Membangun Usaha Sendiri

(Ilustrasi: Via Shutterstock).

Satu tahun berjalan dan baju buatanku mulai dikenal dari mulut ke mulut. Ya begitulah model promosi di era 80an. Tidak seperti zaman sekarang yang dengan mudahnya dipromosikan lewat media sosial. Lama kelamaan semakin banyak orang yang ingin menjajal kemampuanku. Namun saat itu kuakui aku masih kekurangan dana untuk memenuhi kebutuhan mesin. Aku masih harus bolak balik ke tempat mantan bosku untuk jahitan khusus dan lubang baju. Kupikir karena lama-lama aku lelah, aku mencoba memberanikan diri untuk meminjam uang pada mantan bosku untuk membeli mesin-mesin khusus itu.

Dengan alat-alat yang sudah mulai lengkap di rumah, semakin banyak juga orang yang datang ke rumahku untuk membuatkan baju. Aku mulai menghasilkan uang yang lebih yang akhirnya bisa kugunakan untuk melunasi hutang, membeli rumah sendiri, membiayai anak semata wayangku dan juga menguliahkan kedua adikku.

Usaha jahit rumahan yang kutekuni sampai kini sudah kujalani 30an tahun. Selama itu jatuh bangun kerasnya menjalani usaha hingga menjadi sekuat sekarang sudah kulalui. Jika ingin lebih berkembang, sebenarnya aku bisa menjadi desainer dan membangun sebuah butik. Namun yang aku pikirkan adalah, menjadi seperti saat ini, dikenal dan dicari banyak orang aku sudah sangat bersyukur. Menjadikan orang mengakui dan memakai hasil karyaku aku sudah puas.
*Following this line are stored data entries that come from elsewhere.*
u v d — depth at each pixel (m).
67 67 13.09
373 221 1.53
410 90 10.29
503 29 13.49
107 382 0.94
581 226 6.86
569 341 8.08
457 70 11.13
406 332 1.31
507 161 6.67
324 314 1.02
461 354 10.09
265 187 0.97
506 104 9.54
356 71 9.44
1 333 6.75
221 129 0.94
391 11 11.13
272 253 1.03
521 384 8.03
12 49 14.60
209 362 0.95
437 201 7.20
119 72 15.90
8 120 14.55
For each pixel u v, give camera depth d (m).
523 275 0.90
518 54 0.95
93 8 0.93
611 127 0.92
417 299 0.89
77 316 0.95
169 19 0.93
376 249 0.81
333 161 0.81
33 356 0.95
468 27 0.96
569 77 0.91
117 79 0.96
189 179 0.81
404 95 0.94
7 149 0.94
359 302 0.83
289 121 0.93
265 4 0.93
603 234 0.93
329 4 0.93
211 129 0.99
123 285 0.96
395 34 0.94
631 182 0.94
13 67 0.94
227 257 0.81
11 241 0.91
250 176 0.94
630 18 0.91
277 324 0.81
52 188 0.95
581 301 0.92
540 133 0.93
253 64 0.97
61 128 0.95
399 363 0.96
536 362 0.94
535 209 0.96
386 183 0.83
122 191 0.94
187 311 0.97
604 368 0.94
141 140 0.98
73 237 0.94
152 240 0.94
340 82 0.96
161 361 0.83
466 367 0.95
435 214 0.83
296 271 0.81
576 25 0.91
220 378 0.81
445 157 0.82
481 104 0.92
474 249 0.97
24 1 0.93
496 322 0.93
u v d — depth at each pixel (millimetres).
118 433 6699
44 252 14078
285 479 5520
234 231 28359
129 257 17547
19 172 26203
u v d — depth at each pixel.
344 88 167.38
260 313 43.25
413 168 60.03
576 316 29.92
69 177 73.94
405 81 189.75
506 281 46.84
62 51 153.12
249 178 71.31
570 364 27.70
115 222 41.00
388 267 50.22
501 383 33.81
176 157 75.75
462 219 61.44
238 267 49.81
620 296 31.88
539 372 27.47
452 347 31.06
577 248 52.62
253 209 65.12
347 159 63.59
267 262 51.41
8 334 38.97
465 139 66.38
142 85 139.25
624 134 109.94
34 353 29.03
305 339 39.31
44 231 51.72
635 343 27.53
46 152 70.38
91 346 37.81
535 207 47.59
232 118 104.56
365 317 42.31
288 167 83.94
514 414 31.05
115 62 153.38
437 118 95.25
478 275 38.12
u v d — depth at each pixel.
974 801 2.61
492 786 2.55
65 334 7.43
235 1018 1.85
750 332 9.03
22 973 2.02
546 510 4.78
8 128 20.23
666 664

Sepertinya aku sudah mendapatkan karier tertinggiku. Bagiku dengan menjadi penjahit rumahan aku telah banyak membantu orang-orang di kalangan menengah ke bawah untuk tetap bisa tampil fashionable tanpa harus mengeluarkan banyak uang. Selain itu karier tertinggiku selanjutnya adalah bahwa aku bisa tetap menjadi bagian terpenting bagi keluargaku tanpa harus meninggalkan dan mengabaikan mereka. Nyatanya, pendidikan tinggi tidak selalu menjamin seseorang untuk mencapai karier tertingginya. Karena yang terpenting adalah ketekunan kita untuk menjalani setiap ketetapan dan perjalanan tanpa putus asa.